▶ **Text passage**
Tina Fey, with her 30 Rock co-stars.
There is an episode of Tina Fey's 10-time Emmy Award-winning sitcom 30 Rock in which Fey's character - the successful, witty and unabashedly uncool Liz Lemon - hallucinates that she meets Oprah Winfrey on a flight from Chicago to New York.
High on sleeping pills, Fey's Lemon hugs her famous seatmate, sniffs her hair and regales her with a series of too-close-for-comfort confessions and Winfrey-style self-help clichés - "I'm Liz Lemon and I lost my virginity at 25"; "My work self is suffocating my life me."
If Oprah Winfrey has that jellying effect on Liz Lemon, Tina Fey, the woman who writes and plays her, has the same impact on her own fans. Fey inspires visceral reactions in people. Mention her name, and certain subsets of the population will start blushing (male, nerdy), falling over themselves in Liz Lemon-style excitement (female, educated) or enthusiastically singing her praises (most of the people who have worked with her).
As Fey's long-time boss and collaborator Lorne Michaels has commented, "There is a group of people who feel Tina can do no wrong in my eyes. But that's because she's just wrong less often than other people."
Part of the reason Fey, 40, inspires this kind of reaction in people is simply that she is very, very good at her job. She has a formidable history - first female head writer of Saturday Night Live, writer of Mean Girls, creator of 30 Rock, and now author of her very own memoir, Bossypants - that might surprise those who know her simply as "that actress who looks like Sarah Palin".
Fey's career may have soared to stratospheric heights since Palin rose to prominence in the 2008 US presidential election, but when it comes to the fame game, she's an old hand.
In an era in which most famous people try to gloss over their shortcomings with carefully calculated PR speak or flat-out evasion, the unflinchingly honest and self-deprecating Fey is not afraid to place her own flaws - and those of everyone she writes about - front and centre.

▶ **Data extract**
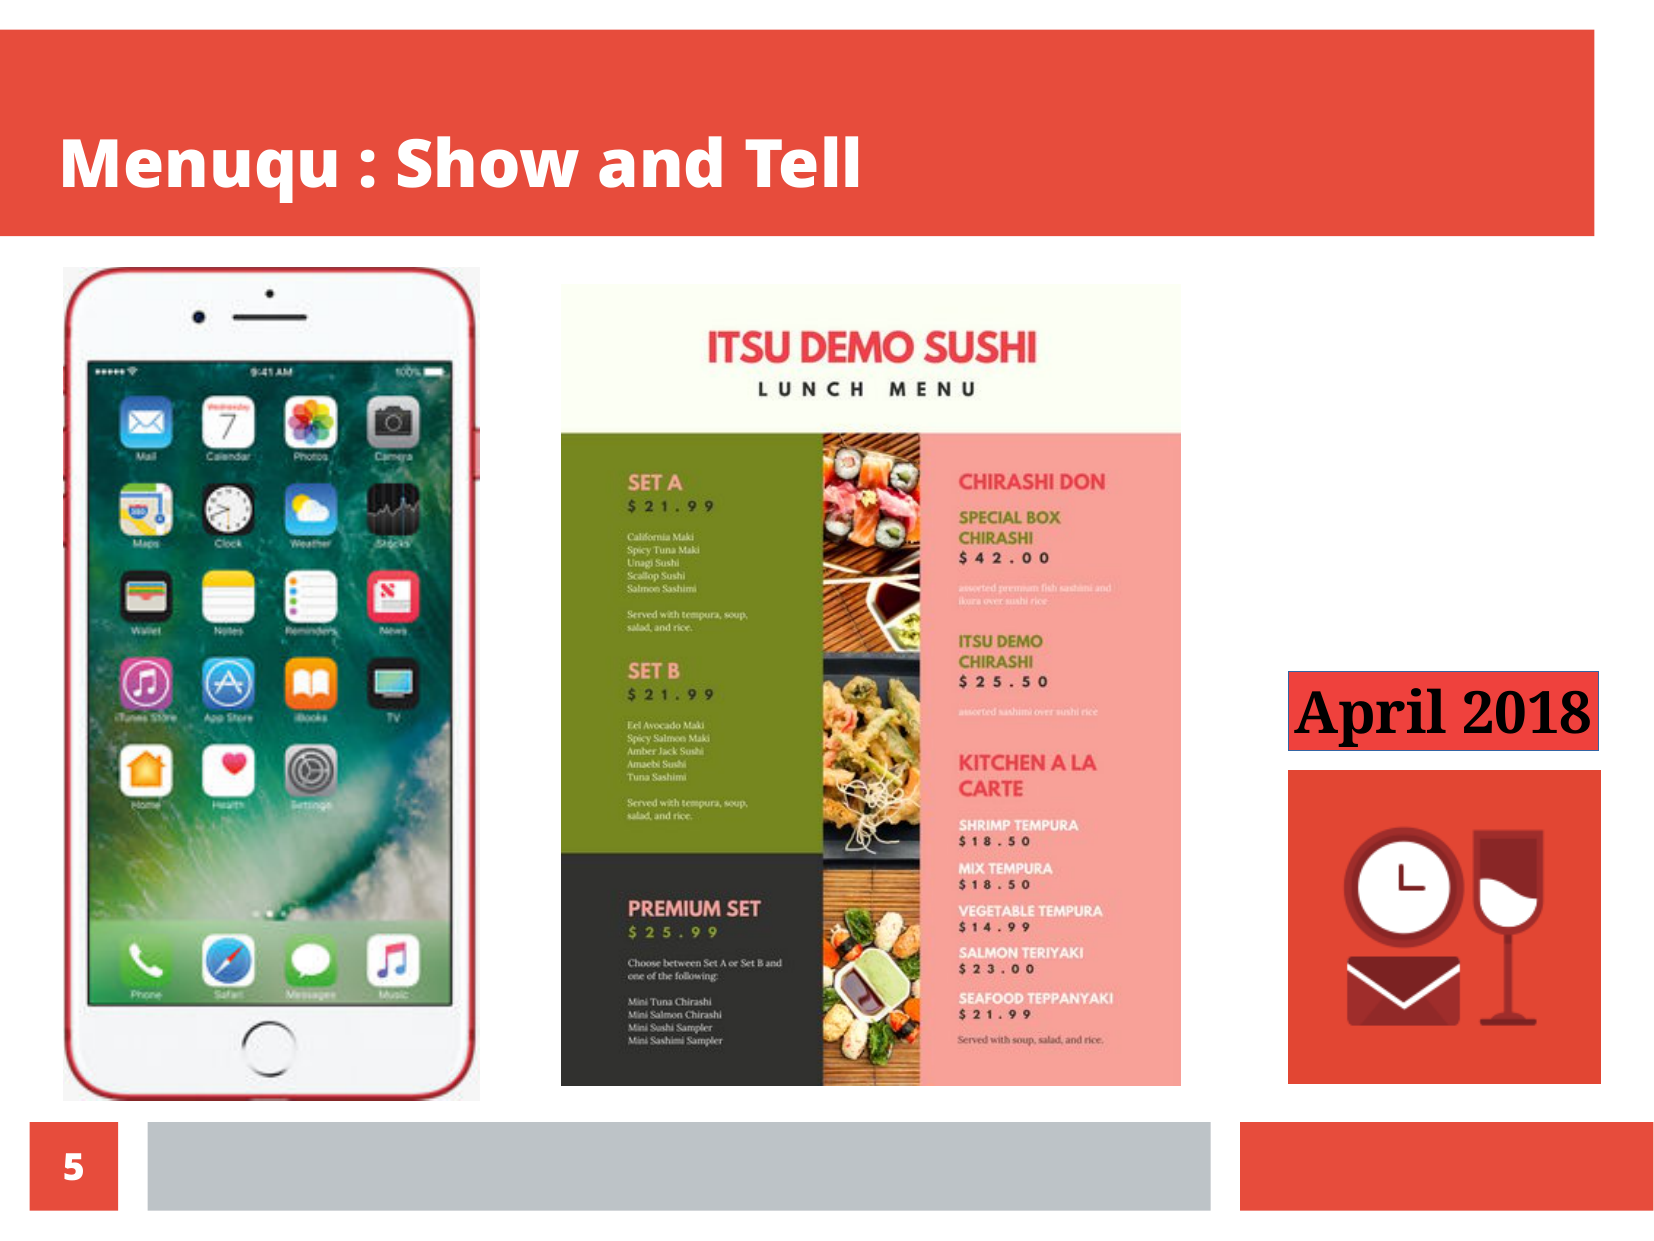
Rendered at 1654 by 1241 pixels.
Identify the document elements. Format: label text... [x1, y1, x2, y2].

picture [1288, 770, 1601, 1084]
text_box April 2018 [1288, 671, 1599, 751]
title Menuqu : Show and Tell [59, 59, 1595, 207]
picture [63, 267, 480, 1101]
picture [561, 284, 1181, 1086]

▶ **Requirements**
From the passage about Tina Fey, list each accomplishment named in her "formidable history". Use only the passage about Tina Fey; the material should not be drawn on.

▶ **Output of the task**
- First female head writer of Saturday Night Live
- Writer of Mean Girls
- Creator of 30 Rock
- Author of her own memoir, Bossypants